▸ Task objective: Report each line of the records below that uses the word "მარეგულირებლის".

▸ Given entries:
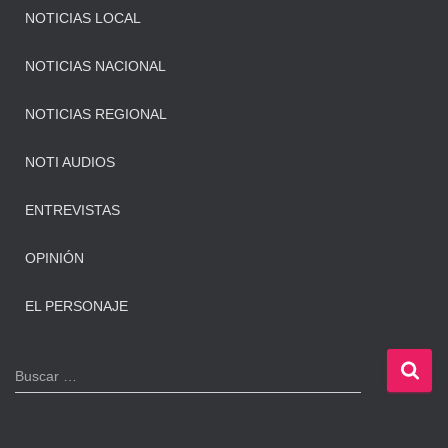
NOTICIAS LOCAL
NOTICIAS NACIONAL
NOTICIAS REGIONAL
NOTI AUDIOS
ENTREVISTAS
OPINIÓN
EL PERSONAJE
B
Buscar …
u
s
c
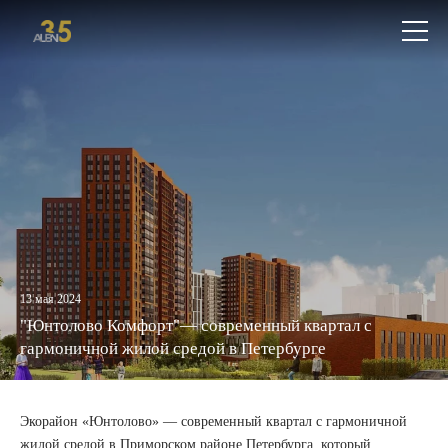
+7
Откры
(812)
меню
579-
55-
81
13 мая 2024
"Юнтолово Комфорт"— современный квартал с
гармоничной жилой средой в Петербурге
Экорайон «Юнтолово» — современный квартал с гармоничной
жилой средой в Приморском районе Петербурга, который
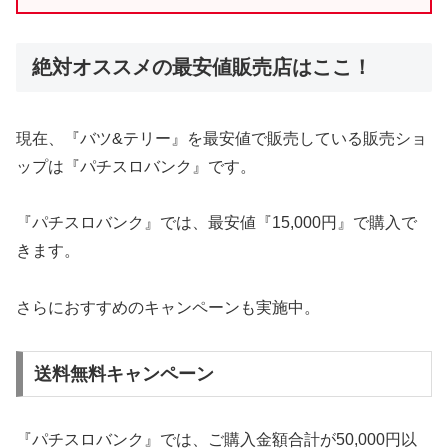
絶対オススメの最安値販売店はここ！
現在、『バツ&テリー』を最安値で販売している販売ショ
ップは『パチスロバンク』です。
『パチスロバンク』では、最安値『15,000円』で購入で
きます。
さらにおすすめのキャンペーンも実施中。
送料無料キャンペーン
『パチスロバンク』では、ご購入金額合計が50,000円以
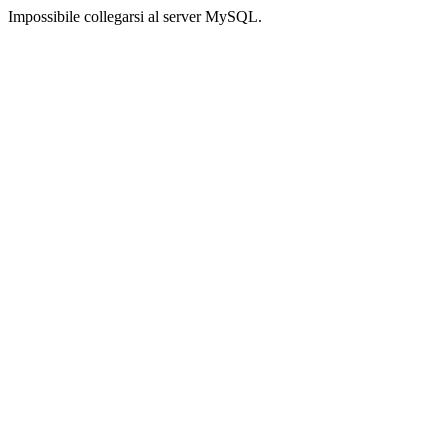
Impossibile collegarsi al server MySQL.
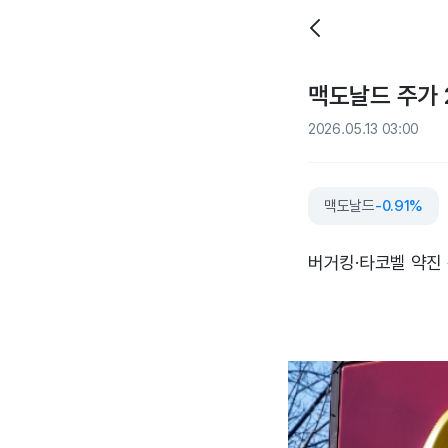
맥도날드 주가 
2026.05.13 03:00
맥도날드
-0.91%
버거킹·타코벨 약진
--
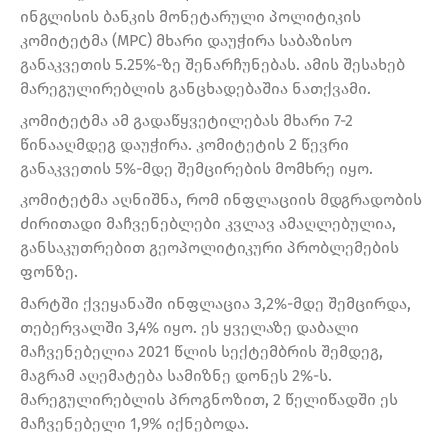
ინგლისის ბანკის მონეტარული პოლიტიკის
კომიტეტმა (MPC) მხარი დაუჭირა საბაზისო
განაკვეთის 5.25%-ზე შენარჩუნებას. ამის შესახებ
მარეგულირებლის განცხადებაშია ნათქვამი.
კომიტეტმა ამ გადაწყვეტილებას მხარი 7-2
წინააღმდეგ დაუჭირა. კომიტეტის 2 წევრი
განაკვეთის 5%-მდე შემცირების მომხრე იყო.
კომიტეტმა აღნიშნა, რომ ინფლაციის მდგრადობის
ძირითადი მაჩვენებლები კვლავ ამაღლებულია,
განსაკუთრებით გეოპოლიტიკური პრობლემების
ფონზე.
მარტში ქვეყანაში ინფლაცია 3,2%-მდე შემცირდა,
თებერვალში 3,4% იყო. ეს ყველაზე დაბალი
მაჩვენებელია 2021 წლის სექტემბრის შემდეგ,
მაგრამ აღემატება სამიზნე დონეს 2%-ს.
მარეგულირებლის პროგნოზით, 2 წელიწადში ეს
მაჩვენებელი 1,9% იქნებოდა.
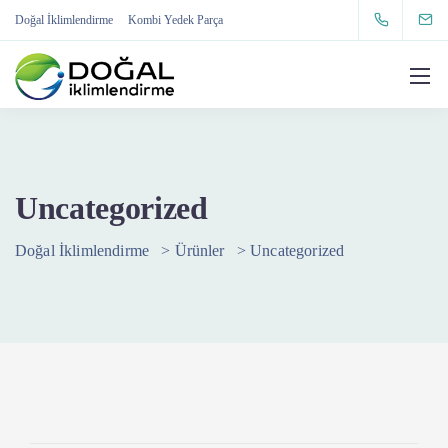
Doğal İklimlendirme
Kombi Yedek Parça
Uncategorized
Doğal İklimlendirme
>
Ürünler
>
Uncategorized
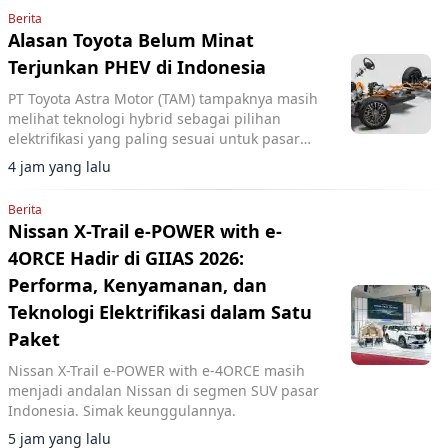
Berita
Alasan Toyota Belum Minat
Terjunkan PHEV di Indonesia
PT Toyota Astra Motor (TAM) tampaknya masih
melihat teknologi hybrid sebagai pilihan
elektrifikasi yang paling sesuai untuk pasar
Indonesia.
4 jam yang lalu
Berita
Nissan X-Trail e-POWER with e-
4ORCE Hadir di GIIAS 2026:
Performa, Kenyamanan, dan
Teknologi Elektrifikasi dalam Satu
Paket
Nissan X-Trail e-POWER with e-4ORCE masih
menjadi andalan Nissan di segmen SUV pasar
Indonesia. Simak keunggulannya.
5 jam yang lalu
--
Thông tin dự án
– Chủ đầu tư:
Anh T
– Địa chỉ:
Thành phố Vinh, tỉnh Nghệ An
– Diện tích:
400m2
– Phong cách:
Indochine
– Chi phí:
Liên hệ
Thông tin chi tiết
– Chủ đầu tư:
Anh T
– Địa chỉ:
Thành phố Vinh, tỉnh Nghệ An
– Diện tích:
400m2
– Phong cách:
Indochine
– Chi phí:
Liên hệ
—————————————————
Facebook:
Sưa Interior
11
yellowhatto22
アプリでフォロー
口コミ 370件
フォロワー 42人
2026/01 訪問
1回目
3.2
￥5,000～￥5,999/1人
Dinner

▸ Solution to the problem:
მარეგულირებლის განცხადებაშია ნათქვამი.
მარეგულირებლის პროგნოზით, 2 წელიწადში ეს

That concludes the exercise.